Saturday, May 03, 2008

On services rendered

It looks like Walkswithcoffee was right on target in commenting on this post about Conadscam, as other in-and-out transactions are being called into question for what looks like good reason. With that in mind, let's note the two major issues raised by the latest allegations.

First, as discussed by Cameron, is the question of substantial transactions being dated after the election itself. It would seem obvious that the intention of allowing candidates time after an election to supply their returns would be to permit the inclusion of transactions legitimately related to the election which were overlooked initially - not to allow them to throw money back and forth to try to change the substance of how money was actually spent.

Indeed, the potential for abuse if the situation were otherwise would be obvious. Remember that each party may only be reimbursed for local expenses in a riding where it obtains 10% of the vote: if expenses could legitimately be reallocated after the fact, then parties would be able to rig up transfers after the vote takes place to make sure all their expenses took place in ridings where that threshold was achieved.

Second is the question of Elections Canada rebates - and it's here that there may be an important distinction compared to Conadscam as discussed so far. To date, the major issue with the Cons' ad expenses was the level at which expenditures were claimed: money which was in reality spent at the national level was claimed at the local level in an effort to circumvent the national expense limits.
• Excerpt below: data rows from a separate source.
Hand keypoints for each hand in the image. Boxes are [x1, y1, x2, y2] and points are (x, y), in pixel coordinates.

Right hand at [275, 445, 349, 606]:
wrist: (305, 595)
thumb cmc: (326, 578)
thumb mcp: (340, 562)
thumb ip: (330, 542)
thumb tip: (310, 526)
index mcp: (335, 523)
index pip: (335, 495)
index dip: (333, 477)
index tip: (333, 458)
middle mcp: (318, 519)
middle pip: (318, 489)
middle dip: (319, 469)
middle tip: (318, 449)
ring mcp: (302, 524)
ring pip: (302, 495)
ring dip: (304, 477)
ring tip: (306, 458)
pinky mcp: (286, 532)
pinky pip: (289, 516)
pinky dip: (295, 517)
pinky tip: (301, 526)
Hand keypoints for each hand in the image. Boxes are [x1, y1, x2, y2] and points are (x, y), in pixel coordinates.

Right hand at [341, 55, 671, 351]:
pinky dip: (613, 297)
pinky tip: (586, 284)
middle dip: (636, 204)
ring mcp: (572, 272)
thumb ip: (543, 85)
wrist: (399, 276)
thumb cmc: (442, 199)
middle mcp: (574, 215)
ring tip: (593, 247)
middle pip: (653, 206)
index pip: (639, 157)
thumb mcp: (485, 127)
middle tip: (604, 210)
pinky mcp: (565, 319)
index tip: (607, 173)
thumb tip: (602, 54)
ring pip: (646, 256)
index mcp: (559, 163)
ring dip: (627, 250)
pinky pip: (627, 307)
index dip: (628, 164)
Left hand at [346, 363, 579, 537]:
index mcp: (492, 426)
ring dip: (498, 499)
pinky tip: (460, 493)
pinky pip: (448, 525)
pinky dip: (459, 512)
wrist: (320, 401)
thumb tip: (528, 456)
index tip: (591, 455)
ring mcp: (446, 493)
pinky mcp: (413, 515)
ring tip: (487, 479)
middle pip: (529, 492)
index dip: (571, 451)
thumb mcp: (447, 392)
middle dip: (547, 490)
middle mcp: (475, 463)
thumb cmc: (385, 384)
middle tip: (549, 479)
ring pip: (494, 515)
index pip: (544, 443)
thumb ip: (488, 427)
In other words, Conadscam involved the Cons pretending that a single transaction took place between riding associations and suppliers rather than the national party and suppliers. That would result in a higher level of rebate (60% at the riding level rather than 50% at the national level), but there's no indication that the rebate was the primary motivating factor - and certainly the potential for rebate abuse is relatively small compared to the dangers associated with exceeding the expenditure limits.

In contrast, today's allegations present the first serious question about double-dipping when it comes to rebates. In effect, the allegation is that the Cons first spent national money on polling from a third-party supplier, presumably claiming that amount at the 50% rebate level. Then, the Cons' national party would bill riding associations for providing the same poll - securing a 60% rebate at the riding level without adding any additional service into the mix.

Which means that if the amount charged to the riding associations matched the amount originally spent, the Cons would receive $1.10 back for every dollar originally spent on polling. (And of course there's no particular reason why the amounts couldn't have been inflated even further by increasing the amount charged at the riding level.)

Now, the issues involved in the polling scheme are largely the opposite of those raised by Conadscam: the scheme would actually boost the amount spent under the election spending caps for the purpose of inflating the available rebates.

But that's where the timing may be particularly significant. A campaign coordinating both kinds of schemes could shuffle money around ala Conadscam to leave itself the ability to spend beyond any limit applicable during the campaign, then transfer money around after the election was done with to maximize the available rebates once the limits were no longer a concern.

We'll see if the new in-and-out scheme is laid out by the same kind of damning evidence already available when it comes to Conadscam. But for now, it looks like the Cons' 2006 campaign was planned to make a mockery of Canada's election rules - which would offer plenty of reason for Elections Canada to keep the Cons under the microscope.